Testimony of Brad Little, State Senator District 11

Before the U.S. Senate Subcommittee on Fisheries, Water and Wildlife

August 26, 2003

Boise City Council Chambers

Boise, Idaho

Good afternoon Mr. Chairman, members of the Subcommittee.  My neighbors and constituents appreciate your interest in the impact of the bull trout listing on rural Idaho. 

My name is Brad Little.  I represent Gem and Canyon Counties in the Idaho State Senate.  I serve on the Resource and Environment Committee, which has jurisdiction over Endangered Species Act (ESA) issues.  I also ranch in bull trout habitat.  My neighbors and I have suffered the economic costs of endangered species recovery.  Our ranch has taken non-use on a very good federal grazing allotment administered by the U.S. Forest Service that supports salmon, wolves and bull trout.    Both the wolves and salmon were introduced by the federal government and after many years of working to balance the interests between grazing and listed species, the regulatory costs became more of a burden than the pasture was worth.  Consequently, we no longer graze on this federal ground.  My goal today is to protect our neighbors from suffering a similar fate. 

The cost to my legislative district is massive.  Today, Boise Cascade, one of the largest landowners in the state is pondering whether to stay in the timber business or sell their approximately 200,000 acres of prime wildlife and recreational open space due to the draconian costs of land management with bull trout regulations being one of the most costly.  If Boise Cascade elects to sell their lands to the highest bidder, these critical open spaces will be lost forever.  Already over 500 jobs have been lost due to the Boise Cascade decision to consolidate their timber processing outside of Idaho.  As a result of the mill closure the cost of timber on the stump has dropped by 40%.  This translates into a loss of one-million dollars per year to the Idaho Public Schools Endowment.    I hardly think that the authors of the Endangered Species Act intended for this to occur.

My neighbors are all outdoor and wildlife advocates.  They enjoy clean water and abundant wildlife.  They provide a critical part of the ecosystem for wildlife.  We should not saddle them with a disproportional amount of the costs for species recovery.  I implore Congress to use the tools that make America great to fix this dilemma.  Our representative democracy and the free-market system are the keys to resolving problems, to produce incentives for good management, and to be results-oriented, as is the need for species recovery.
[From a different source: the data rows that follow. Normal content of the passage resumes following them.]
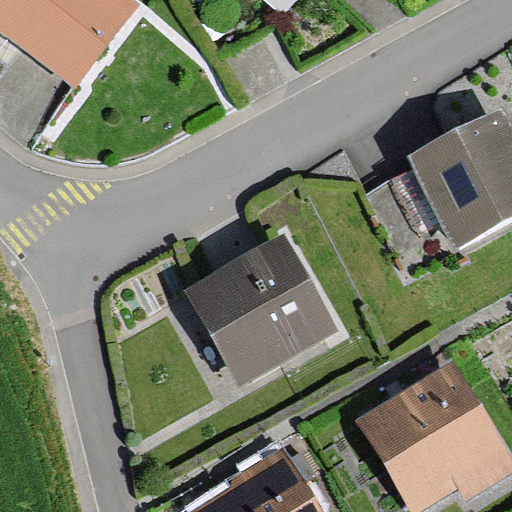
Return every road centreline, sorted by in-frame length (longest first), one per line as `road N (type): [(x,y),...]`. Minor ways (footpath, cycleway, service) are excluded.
road 1 (residential): [(511,12),(66,275)]
road 2 (residential): [(66,275),(119,511)]
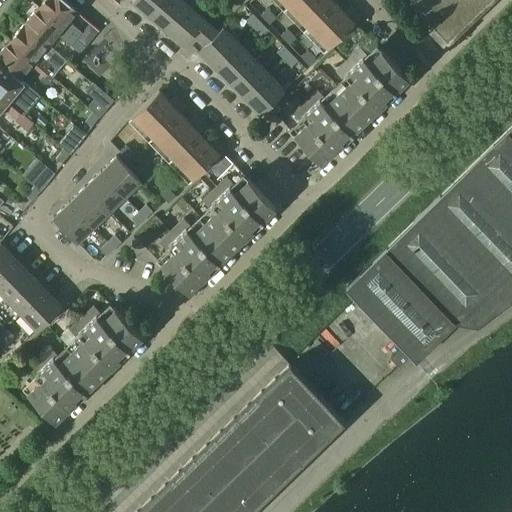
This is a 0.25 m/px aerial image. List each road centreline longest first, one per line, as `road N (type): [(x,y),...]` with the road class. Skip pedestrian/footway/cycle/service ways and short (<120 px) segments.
road 1 (secondary): [(59,511),(511,76)]
road 2 (residential): [(175,305),(76,270),(29,223),(165,56)]
road 3 (residential): [(364,0),(427,63),(429,81),(306,201)]
road 4 (residential): [(7,490),(170,333),(175,305)]
road 5 (unclassified): [(271,511),(423,369)]
road 6 (residential): [(306,201),(165,56)]
road 7 (residential): [(306,201),(206,299),(175,305)]
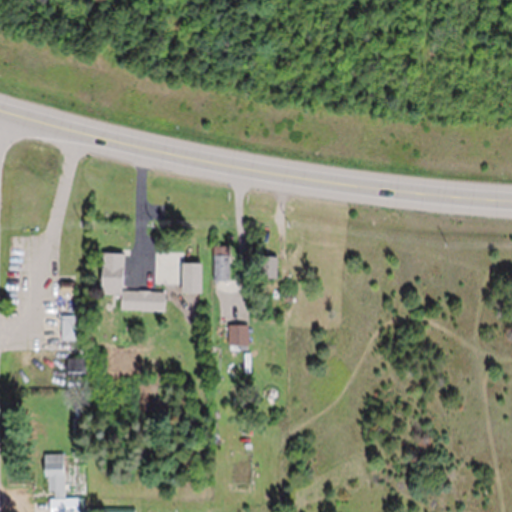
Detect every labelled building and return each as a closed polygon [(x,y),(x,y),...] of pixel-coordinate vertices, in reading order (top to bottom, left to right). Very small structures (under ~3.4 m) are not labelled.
[(128,291),(128,254),(104,253),(104,296),(122,296),(122,311),(169,312),(169,292),(128,291)] [(216,254),(216,283),(231,283),(231,254),(216,254)] [(184,263),(184,295),(203,295),(203,263),(184,263)] [(64,316),(64,341),(82,341),(82,316),(64,316)] [(74,464),(49,464),(49,497),(52,497),(52,511),(83,511),(83,499),(67,499),(67,476),(74,476),(74,464)]
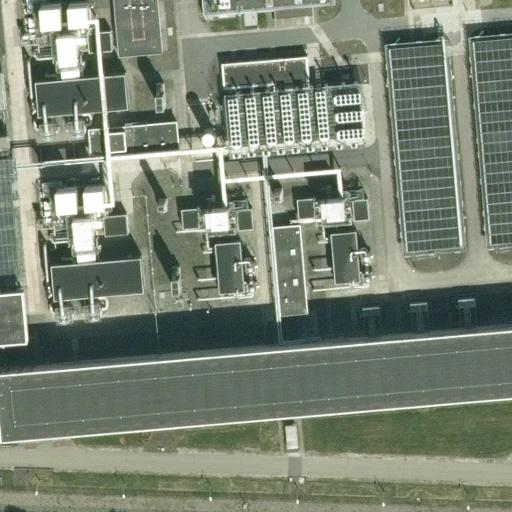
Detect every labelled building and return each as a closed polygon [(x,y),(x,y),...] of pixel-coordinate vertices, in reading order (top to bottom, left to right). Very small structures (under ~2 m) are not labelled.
[(163,53),(158,0),(114,0),(119,58),(163,53)] [(202,0),(204,16),(336,5),(335,0),(202,0)] [(90,23),(89,3),(69,4),(70,24),(90,23)] [(64,25),(62,4),(42,5),(43,27),(64,25)] [(80,60),(78,32),(59,34),(61,61),(80,60)] [(88,33),(89,52),(113,51),(111,32),(88,33)] [(511,37),(473,41),(491,244),(511,241),(511,37)] [(445,43),(389,49),(407,252),(463,246),(445,43)] [(126,74),(36,82),(40,115),(129,108),(126,74)] [(91,156),(180,148),(177,120),(89,129),(91,156)] [(0,172),(11,172),(8,136),(0,136),(0,172)] [(106,207),(104,186),(85,187),(87,208),(106,207)] [(59,210),(79,208),(78,187),(57,189),(59,210)] [(345,197),(328,198),(329,217),(346,215),(345,197)] [(316,218),(314,199),(298,200),(299,219),(316,218)] [(368,200),(353,200),(354,221),(369,220),(368,200)] [(230,225),(230,207),(212,209),(213,227),(230,225)] [(200,228),(199,209),(182,210),(183,229),(200,228)] [(254,229),(252,209),(237,210),(238,230),(254,229)] [(127,215),(104,217),(105,237),(128,235),(127,215)] [(309,314),(301,225),(273,227),(280,317),(309,314)] [(91,226),(72,228),(76,257),(93,254),(91,226)] [(357,231),(332,234),(336,282),(361,280),(357,231)] [(245,291),(241,241),(216,244),(220,293),(245,291)] [(174,248),(161,255),(186,304),(199,297),(174,248)] [(52,265),(55,299),(145,292),(141,257),(52,265)] [(0,400),(3,437),(511,392),(511,324),(0,370),(0,353),(26,351),(21,301),(0,303),(0,400)] [(296,430),(285,431),(287,452),(298,451),(296,430)] [(314,467),(312,439),(299,440),(301,468),(314,467)]
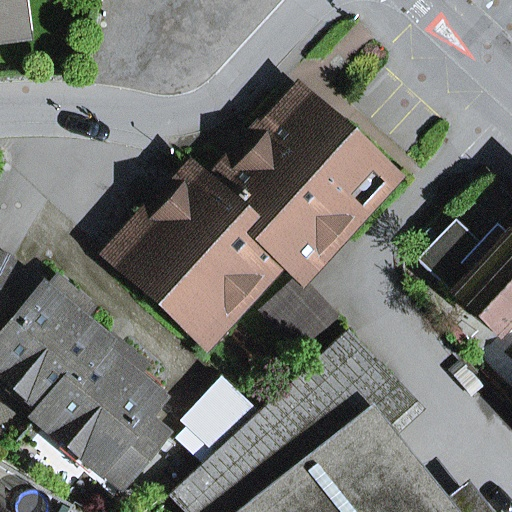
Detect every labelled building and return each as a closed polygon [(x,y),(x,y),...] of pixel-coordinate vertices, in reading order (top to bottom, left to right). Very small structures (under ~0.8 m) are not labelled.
[(0,39),(23,37),(17,0),(7,0),(0,9),(0,39)] [(208,189),(207,190),(282,258),(296,270),(324,240),(335,241),(391,179),(302,98),(242,164),(231,164),(208,189)] [(240,303),(282,258),(207,190),(208,189),(194,175),(116,262),(205,343),(240,303)] [(416,261),(453,294),(495,333),(511,315),(511,207),(477,244),(453,221),(416,261)] [(0,258),(0,280),(10,263),(0,258)] [(0,329),(5,333),(41,290),(10,263),(0,280),(0,329)] [(57,303),(67,290),(52,277),(41,290),(57,303)] [(261,315),(294,351),(334,314),(300,278),(261,315)] [(57,303),(41,290),(5,333),(0,338),(0,375),(11,385),(21,384),(46,405),(101,340),(78,320),(88,308),(67,290),(57,303)] [(184,511),(248,511),(363,404),(391,377),(347,331),(257,416),(217,454),(189,429),(177,442),(204,467),(171,498),(184,511)] [(96,350),(109,360),(119,347),(107,337),(103,341),(96,350)] [(93,467),(119,488),(165,433),(142,414),(155,398),(129,377),(140,365),(119,347),(109,360),(96,350),(103,341),(101,340),(46,405),(35,418),(65,443),(75,442),(98,461),(93,467)] [(189,429),(217,454),(257,416),(218,379),(180,421),(189,429)] [(35,418),(46,405),(21,384),(11,385),(4,393),(35,418)] [(363,404),(248,511),(446,511),(438,501),(363,404)] [(93,467),(98,461),(75,442),(65,443),(58,450),(87,474),(93,467)] [(446,511),(473,511),(483,504),(465,480),(438,501),(446,511)]
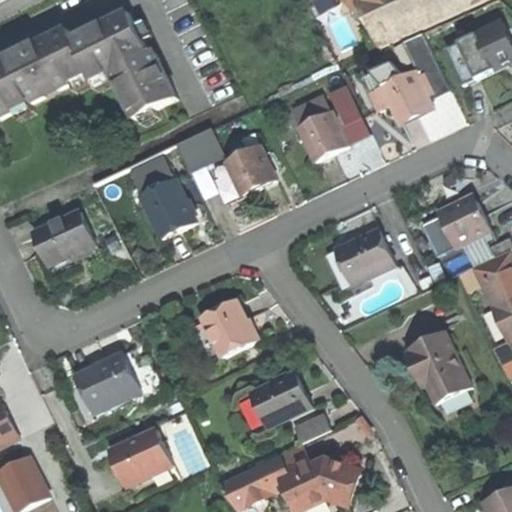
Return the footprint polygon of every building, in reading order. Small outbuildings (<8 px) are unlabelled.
[(490,0),(346,0),(362,15),(369,26),(383,50),(490,0)] [(0,115),(3,122),(50,100),(47,95),(61,89),(63,93),(95,77),(101,91),(120,82),(130,104),(140,122),(181,102),(158,54),(153,56),(133,16),(77,43),(72,32),(0,67),(0,115)] [(511,64),(511,37),(506,24),(464,44),(480,80),(498,71),(508,66),(511,64)] [(411,42),(423,68),(438,60),(426,35),(411,42)] [(467,86),(480,80),(464,44),(450,51),(467,86)] [(388,122),(399,116),(390,97),(403,91),(398,79),(373,90),(388,122)] [(399,116),(407,132),(424,124),(439,116),(423,81),(403,91),(390,97),(399,116)] [(299,119),(304,130),(337,114),(332,104),(299,119)] [(304,130),(321,164),(337,156),(353,149),(345,132),(340,122),(337,114),(304,130)] [(349,117),(340,122),(345,132),(354,128),(349,117)] [(213,129),(180,142),(192,173),(215,164),(209,148),(219,144),(213,129)] [(232,164),(248,198),(266,190),(282,183),(266,148),(232,164)] [(135,177),(143,195),(178,178),(170,160),(135,177)] [(143,195),(146,201),(181,184),(178,178),(143,195)] [(146,201),(166,242),(184,233),(201,225),(181,184),(146,201)] [(468,202),(459,206),(463,213),(481,205),(478,198),(468,202)] [(442,215),(459,251),(463,249),(495,234),(481,205),(463,213),(459,206),(442,215)] [(43,233),(59,268),(81,258),(101,249),(85,214),(43,233)] [(345,251),(362,286),(399,269),(381,233),(362,242),(345,251)] [(500,246),(495,234),(463,249),(469,264),(473,262),(495,252),(502,248),(500,246)] [(511,240),(500,246),(502,248),(495,252),(498,259),(511,252),(511,240)] [(357,289),(362,286),(345,251),(340,253),(357,289)] [(498,259),(495,252),(473,262),(477,269),(498,259)] [(511,252),(498,259),(477,269),(485,286),(511,273),(511,252)] [(511,301),(511,273),(485,286),(496,309),(511,301)] [(511,301),(496,309),(494,310),(510,345),(511,343),(511,301)] [(206,319),(226,361),(261,344),(249,320),(241,302),(206,319)] [(431,388),(440,407),(476,391),(450,335),(413,353),(414,356),(410,358),(418,374),(424,372),(431,388)] [(127,356),(109,365),(112,370),(130,362),(127,356)] [(99,370),(80,379),(98,418),(146,395),(130,362),(112,370),(109,365),(99,370)] [(426,391),(431,388),(424,372),(418,374),(422,383),(426,391)] [(255,396),(272,432),(315,411),(306,393),(298,375),(255,396)] [(0,453),(28,439),(20,422),(11,405),(0,410),(0,453)] [(298,432),(305,447),(333,434),(326,419),(298,432)] [(124,474),(132,490),(178,469),(161,432),(115,454),(124,474)] [(278,461),(285,476),(310,465),(303,449),(278,461)] [(38,453),(0,468),(0,474),(15,511),(19,511),(55,498),(38,453)] [(271,485),(286,479),(285,476),(278,461),(221,487),(238,511),(241,511),(276,496),(271,485)] [(312,468),(310,465),(285,476),(286,479),(287,481),(286,481),(300,511),(309,511),(329,502),(348,508),(360,471),(349,468),(338,465),(312,468)] [(489,511),(511,511),(511,494),(487,506),(489,511)]
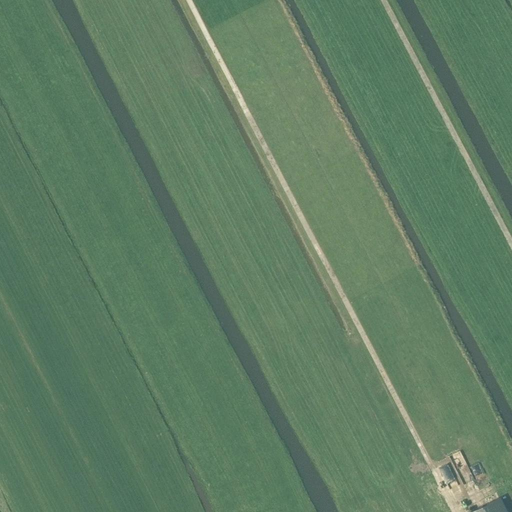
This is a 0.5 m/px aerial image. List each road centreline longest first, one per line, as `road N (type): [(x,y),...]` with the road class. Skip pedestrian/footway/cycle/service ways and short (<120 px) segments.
road 1 (track): [(454,511),(189,0)]
road 2 (track): [(511,245),(383,0)]
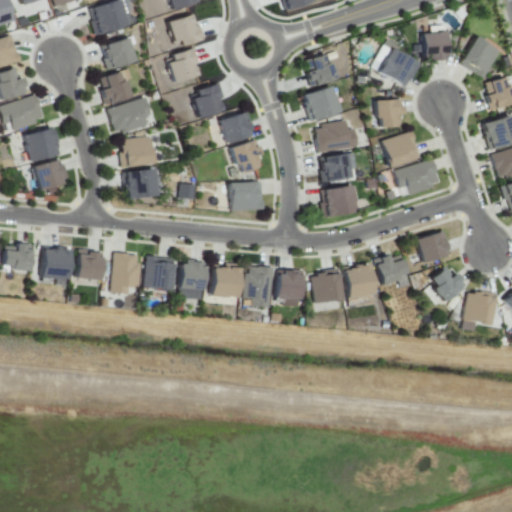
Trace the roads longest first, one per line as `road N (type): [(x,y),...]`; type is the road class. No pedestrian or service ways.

The issue of adequate and sustainable funding for recovery is paramount.  What happens if the funding goes away?  Will we be forced by a federal judge to cease irrigating and ranching?  Are our actions tied to adequate federal funding?  I ask for your guidance to Idaho on this critical aspect of recovery.

Let me give you a good example.  Some of my property is near Squaw Creek, an important stream for bull trout in the area.  Most of the land upstream is federal land, and the lower portions are private with a number of land use activities.  There has been a great deal of discussion and investigation regarding bull trout recovery on Squaw Creek.  We have some good ideas and many farmers and ranchers are interested.  If some of the proposals were implemented, the irrigators and ranchers in the upper Gem County area would have enormous costs for fish screens and more stringent riparian management regulations.  A recent assessment and proposal for needs in the Squaw Creek area estimate costs as much as $300,000.  Are we to bear all of these costs?  Are we punished if we do not follow-through with these projects? 

Without an exact goal, current, bull trout are a disincentive to good management.  If a landowner has a riparian area without bull trout and the possibility that better management will create higher water quality bringing in bull trout—the incentive is not to improve the riparian habitat.  Mr. Chairman, we should not have to fear the consequences of good management.  Why should a land manager make the improvements in riparian habitat that would be conducive to bull trout habitat and thus more regulation?  To overcome this disincentive, I recommend establishment of a concrete measurable end goal of so many bull trout or so many acres of habitat.  The disincentive is significantly reduced if a reasonable goal is established where proliferation of the species is beneficial versus detrimental. 

Allow us to be partners on recovery issues.  Allow the State of Idaho the responsibility to implement recovery programs.  I work with the state on water quality issues, and I am sure it is better than working with the EPA.  The state has responsibility for water quality issues and they should also have responsibility for ESA recovery programs.

Mr. Chairman, I want to thank you for giving hope to Idaho that we can maintain an improving ecosystem and sustainable rural communities, no simple challenge.  I of course would be happy to respond to questions.